#### 本文抜粋
********
第18話



資料を当たっている際に、驚きの発見をしてしまいました。


「これは? まさか!」


偶然にしては出来すぎています。


この不思議を記すべきと感じました。


村上吉子という女性についてです。


泰姫の侍女として、京都から随従して来られた方です。


泰姫より2歳若く、当時15歳です。泰姫の身の回りの世話をする役目です。


泰姫が亡くなった後、村上吉子は京都へ帰ろうとしますが、光圀公は彼女に水戸藩へ留まり、奥向きを仕切るよう指示しています。


結局、光圀公が亡くなるまで側近として仕えました。


その功績により、光圀公が臨終の際、ただ一人、看とりを許された女性でした。


では、村上吉子とは、どんな人物であったか?
********
#### データ一覧
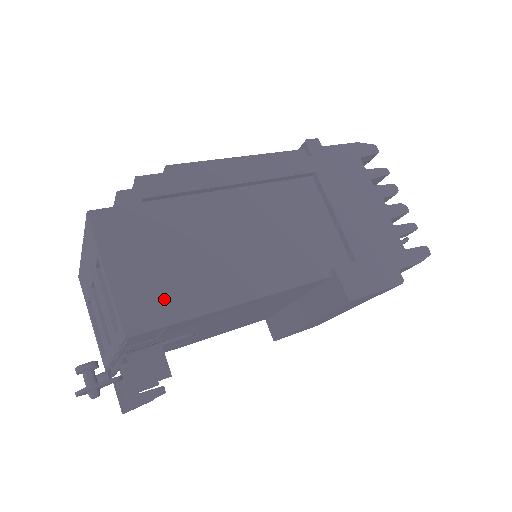
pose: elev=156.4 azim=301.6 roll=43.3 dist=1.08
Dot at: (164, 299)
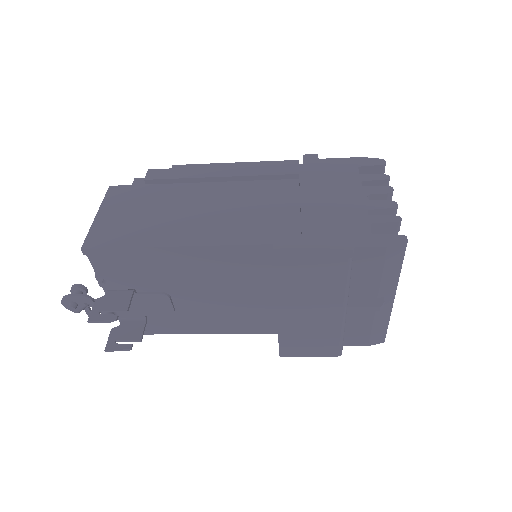
Dot at: (121, 234)
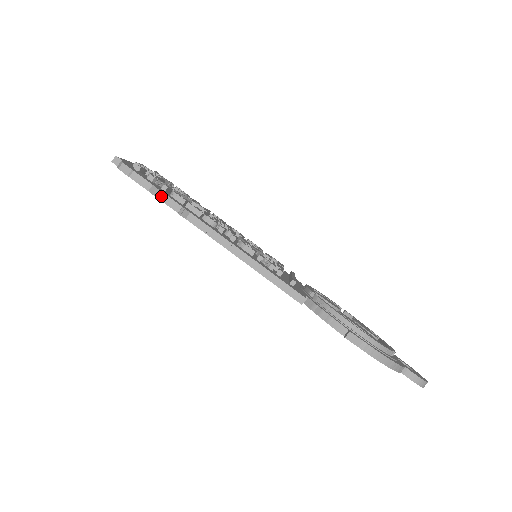
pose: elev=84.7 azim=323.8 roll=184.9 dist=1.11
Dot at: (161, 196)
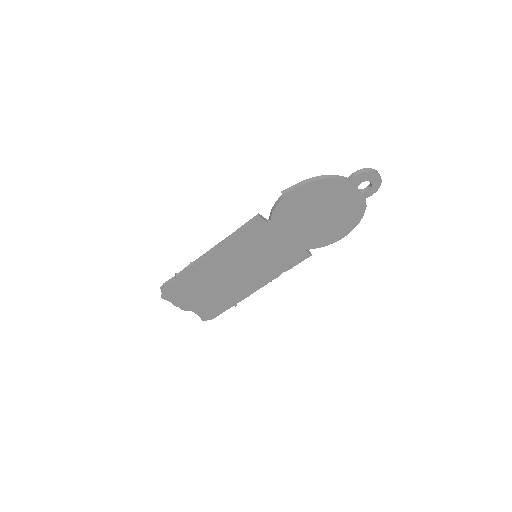
Dot at: (180, 274)
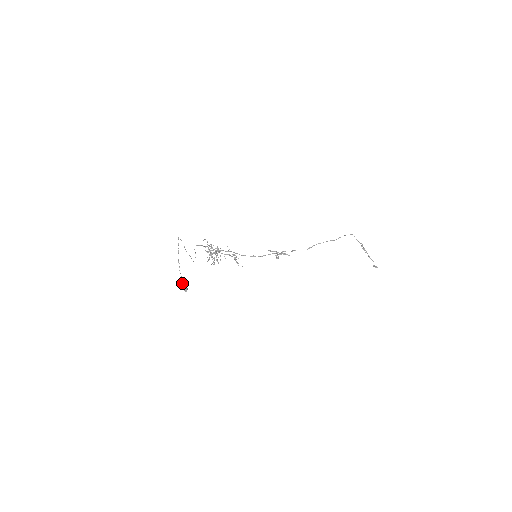
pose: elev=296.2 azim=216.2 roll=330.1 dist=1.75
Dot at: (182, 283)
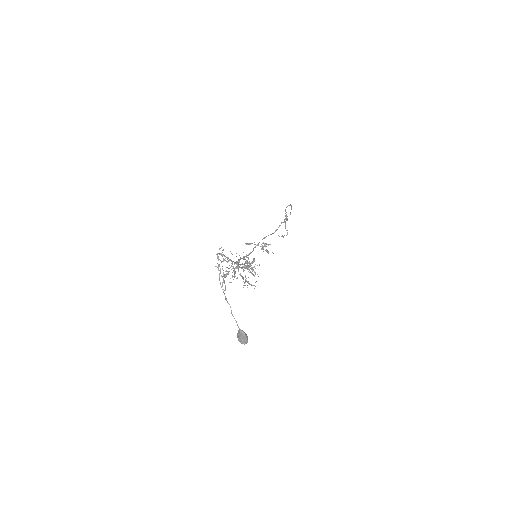
Dot at: (244, 332)
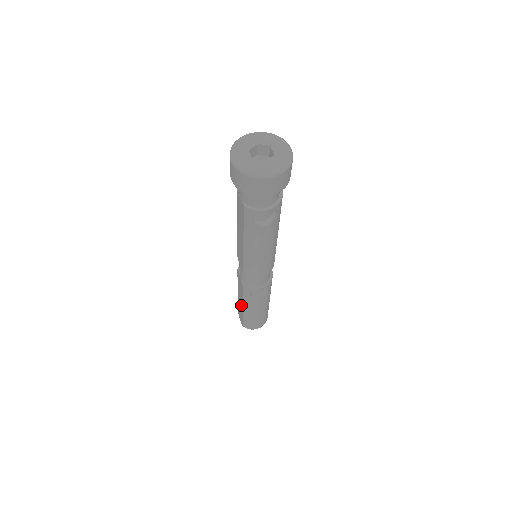
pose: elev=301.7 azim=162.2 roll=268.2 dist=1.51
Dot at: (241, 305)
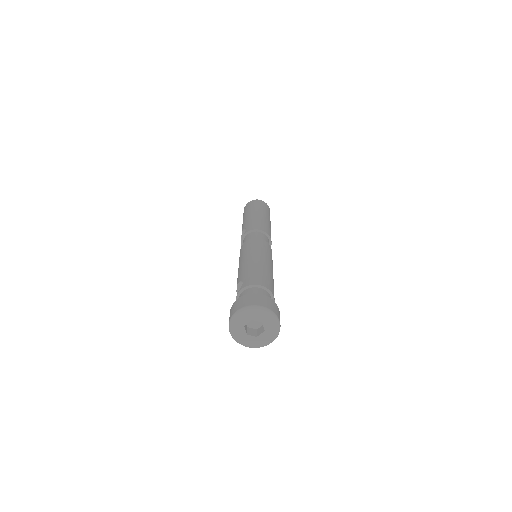
Dot at: occluded
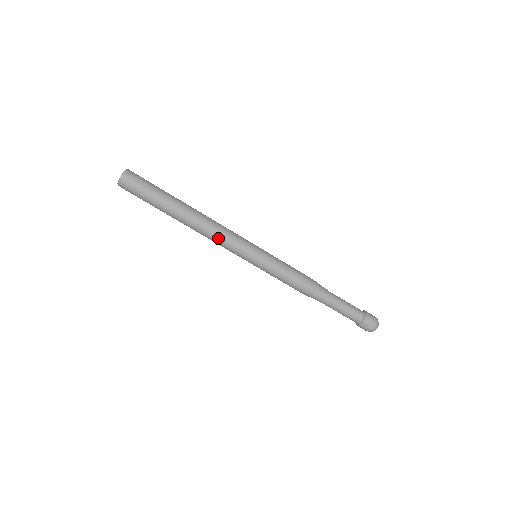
********
村上吉子についての文章を、最後の文の後から続けて書きなさい。

#### 解答
安藤年山という学者が『年山紀聞』に記しています。


《10人並み以上のなかなかの美人で、長い宮仕えの間も常に慎ましく怠りなく、忠実で平静な心映えで、出しゃばったり贔屓をしたり、あるいは人を貶したりは決してしない。いつも状況を見て的確に対応し、事を荒立てないで上手に処理する。顔も美しいが、心はもっと美しい、と人々は評判する。その上、光圀と泰姫を見習って学問にも励み、漢文の書物もよく読み、文章も本格的であり、漢詩や和歌にも優れた才を示した。何事もよくわかっていて、どんなことにも的確な答えが返ってくる。男ならば、あっぱれ重鎮となるべき器の人である》



泰姫と村上吉子は共に美しく上品な京都の女性でしたが、お茶目な側面のあった泰姫と対照的に、村上吉子はクールで聡明な女性であると分かります。



また、大日本史編纂で功績を上げた学者・安積澹泊(あたかたんぱく)も村上吉子を「水戸藩に仕えること30余年、奥向きのものは皆慕っていた」 と記しています。


生涯、独身でした。四十を過ぎても水戸藩家臣から嫁にと幾度も望まれたようですが、彼女が首を縦に振る事はありませんでした。その代わりに養子をとって育てています。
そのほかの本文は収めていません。